YOUR OBJECTIVE:
Look below for the line containing "or [Docusaurus documentation](https://docusaurus.io/docs)." and the line containing "</tbody></table>"; repeat exactly those two lines and all lines between them, and nothing else.

EXTRACTED MATERIAL:
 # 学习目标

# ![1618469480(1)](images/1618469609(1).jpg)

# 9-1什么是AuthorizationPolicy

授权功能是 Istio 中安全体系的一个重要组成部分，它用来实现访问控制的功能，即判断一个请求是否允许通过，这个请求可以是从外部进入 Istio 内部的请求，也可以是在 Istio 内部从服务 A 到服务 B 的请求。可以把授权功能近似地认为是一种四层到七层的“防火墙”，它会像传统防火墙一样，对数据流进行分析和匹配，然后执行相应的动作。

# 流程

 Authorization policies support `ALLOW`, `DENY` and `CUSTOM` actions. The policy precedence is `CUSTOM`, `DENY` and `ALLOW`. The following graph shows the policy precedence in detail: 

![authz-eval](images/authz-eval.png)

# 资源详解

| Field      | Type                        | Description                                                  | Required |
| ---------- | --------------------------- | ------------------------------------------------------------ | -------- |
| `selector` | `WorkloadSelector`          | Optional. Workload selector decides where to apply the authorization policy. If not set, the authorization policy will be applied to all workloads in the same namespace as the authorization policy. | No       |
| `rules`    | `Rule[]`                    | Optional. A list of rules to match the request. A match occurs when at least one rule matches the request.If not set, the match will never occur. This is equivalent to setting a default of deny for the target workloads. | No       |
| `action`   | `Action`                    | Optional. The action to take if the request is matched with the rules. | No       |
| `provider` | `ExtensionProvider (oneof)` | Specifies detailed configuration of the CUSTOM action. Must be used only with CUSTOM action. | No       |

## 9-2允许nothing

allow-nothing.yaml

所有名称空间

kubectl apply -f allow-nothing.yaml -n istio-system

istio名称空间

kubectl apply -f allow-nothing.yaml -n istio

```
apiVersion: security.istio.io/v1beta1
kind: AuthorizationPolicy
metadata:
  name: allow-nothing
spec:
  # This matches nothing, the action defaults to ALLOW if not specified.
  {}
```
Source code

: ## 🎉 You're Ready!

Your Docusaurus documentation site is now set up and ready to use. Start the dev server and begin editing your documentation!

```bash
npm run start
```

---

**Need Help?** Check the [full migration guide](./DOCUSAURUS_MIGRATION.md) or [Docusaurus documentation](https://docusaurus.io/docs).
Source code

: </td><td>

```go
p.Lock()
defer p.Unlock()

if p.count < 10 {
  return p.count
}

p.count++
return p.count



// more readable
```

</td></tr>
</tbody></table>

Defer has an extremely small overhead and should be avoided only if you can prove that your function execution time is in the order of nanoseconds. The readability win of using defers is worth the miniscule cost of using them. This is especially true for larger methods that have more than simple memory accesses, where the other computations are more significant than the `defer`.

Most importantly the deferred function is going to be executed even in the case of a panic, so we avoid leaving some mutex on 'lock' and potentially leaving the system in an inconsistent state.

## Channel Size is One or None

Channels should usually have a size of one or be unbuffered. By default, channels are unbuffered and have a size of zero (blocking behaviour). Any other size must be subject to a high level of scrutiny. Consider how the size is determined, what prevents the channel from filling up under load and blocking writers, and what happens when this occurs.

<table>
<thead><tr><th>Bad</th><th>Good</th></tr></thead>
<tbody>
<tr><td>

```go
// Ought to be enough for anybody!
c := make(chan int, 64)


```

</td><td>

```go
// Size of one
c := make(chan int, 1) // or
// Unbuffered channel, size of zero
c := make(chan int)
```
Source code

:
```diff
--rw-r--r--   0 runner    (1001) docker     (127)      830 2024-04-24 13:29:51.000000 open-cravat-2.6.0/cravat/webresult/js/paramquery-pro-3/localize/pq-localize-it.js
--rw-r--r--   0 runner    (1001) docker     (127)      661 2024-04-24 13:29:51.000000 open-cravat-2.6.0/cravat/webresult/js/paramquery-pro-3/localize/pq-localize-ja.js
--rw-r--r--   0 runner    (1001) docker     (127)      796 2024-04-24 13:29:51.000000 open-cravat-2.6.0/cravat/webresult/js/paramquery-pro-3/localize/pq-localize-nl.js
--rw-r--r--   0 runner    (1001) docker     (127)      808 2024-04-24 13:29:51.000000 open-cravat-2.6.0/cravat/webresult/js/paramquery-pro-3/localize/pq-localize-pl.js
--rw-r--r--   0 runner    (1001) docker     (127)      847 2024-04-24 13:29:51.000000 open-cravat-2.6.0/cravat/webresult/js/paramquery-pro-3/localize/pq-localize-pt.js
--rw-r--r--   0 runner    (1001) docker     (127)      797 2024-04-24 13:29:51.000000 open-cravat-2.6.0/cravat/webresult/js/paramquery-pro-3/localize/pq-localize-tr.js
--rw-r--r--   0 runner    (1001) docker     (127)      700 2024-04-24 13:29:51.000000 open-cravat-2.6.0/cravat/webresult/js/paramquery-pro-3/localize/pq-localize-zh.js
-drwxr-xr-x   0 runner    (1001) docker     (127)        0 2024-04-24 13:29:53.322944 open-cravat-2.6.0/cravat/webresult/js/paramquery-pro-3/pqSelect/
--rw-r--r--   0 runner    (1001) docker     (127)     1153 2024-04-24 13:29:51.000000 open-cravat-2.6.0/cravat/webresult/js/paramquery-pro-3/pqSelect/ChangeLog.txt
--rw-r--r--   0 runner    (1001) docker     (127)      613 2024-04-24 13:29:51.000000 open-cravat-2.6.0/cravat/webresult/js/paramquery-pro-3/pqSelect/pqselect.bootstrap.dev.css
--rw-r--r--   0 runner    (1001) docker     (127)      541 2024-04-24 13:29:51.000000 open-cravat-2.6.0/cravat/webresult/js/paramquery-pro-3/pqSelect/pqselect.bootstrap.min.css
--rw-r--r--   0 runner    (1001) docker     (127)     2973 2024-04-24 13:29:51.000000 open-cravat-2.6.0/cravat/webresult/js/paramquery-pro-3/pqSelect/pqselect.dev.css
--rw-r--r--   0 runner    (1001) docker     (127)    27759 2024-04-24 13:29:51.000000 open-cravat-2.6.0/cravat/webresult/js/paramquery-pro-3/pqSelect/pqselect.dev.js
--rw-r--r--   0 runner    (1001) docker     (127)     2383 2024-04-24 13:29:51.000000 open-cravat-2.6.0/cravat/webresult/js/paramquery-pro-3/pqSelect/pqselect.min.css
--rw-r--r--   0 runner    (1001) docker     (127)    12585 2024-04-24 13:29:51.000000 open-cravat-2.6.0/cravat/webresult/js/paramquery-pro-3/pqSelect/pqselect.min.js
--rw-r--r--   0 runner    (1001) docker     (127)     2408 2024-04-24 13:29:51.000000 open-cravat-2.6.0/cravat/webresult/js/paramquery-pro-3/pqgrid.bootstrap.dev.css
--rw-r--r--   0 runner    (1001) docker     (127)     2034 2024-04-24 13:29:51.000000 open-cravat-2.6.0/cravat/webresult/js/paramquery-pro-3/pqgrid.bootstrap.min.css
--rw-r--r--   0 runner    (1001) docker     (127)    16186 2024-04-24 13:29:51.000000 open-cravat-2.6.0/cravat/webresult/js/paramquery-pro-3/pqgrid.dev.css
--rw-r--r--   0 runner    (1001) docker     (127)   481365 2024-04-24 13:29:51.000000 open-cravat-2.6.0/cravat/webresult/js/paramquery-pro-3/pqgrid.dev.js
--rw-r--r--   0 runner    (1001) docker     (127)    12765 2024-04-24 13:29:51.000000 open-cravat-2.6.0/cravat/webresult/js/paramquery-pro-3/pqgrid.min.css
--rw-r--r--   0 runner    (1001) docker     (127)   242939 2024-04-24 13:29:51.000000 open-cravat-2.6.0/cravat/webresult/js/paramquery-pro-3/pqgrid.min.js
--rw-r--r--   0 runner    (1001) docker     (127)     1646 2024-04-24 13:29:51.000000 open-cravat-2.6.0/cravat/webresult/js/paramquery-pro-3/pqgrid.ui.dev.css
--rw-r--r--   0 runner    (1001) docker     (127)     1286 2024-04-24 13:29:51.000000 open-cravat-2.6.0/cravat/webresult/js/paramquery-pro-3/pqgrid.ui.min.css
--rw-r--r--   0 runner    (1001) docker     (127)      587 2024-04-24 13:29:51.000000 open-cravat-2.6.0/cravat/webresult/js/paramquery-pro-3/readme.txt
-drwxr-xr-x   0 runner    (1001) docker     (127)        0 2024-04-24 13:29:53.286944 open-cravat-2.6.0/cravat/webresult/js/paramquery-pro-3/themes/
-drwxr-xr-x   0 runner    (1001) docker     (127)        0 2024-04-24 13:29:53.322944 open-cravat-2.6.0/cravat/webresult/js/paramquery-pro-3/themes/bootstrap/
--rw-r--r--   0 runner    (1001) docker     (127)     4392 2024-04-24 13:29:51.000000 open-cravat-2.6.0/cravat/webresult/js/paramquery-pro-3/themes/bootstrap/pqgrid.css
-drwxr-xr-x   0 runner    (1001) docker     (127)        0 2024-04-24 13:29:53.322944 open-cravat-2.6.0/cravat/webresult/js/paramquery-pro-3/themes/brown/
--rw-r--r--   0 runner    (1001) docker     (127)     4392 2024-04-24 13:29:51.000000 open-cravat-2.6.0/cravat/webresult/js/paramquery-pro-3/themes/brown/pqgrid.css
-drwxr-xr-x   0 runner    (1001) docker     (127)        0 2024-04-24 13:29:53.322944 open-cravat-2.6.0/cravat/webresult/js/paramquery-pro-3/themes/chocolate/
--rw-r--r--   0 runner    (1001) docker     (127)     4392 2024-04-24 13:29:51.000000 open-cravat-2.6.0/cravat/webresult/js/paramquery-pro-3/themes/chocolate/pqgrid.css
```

EXERCISE RESPONSE:
**Need Help?** Check the [full migration guide](./DOCUSAURUS_MIGRATION.md) or [Docusaurus documentation](https://docusaurus.io/docs).
Source code

: </td><td>

```go
p.Lock()
defer p.Unlock()

if p.count < 10 {
  return p.count
}

p.count++
return p.count



// more readable
```

</td></tr>
</tbody></table>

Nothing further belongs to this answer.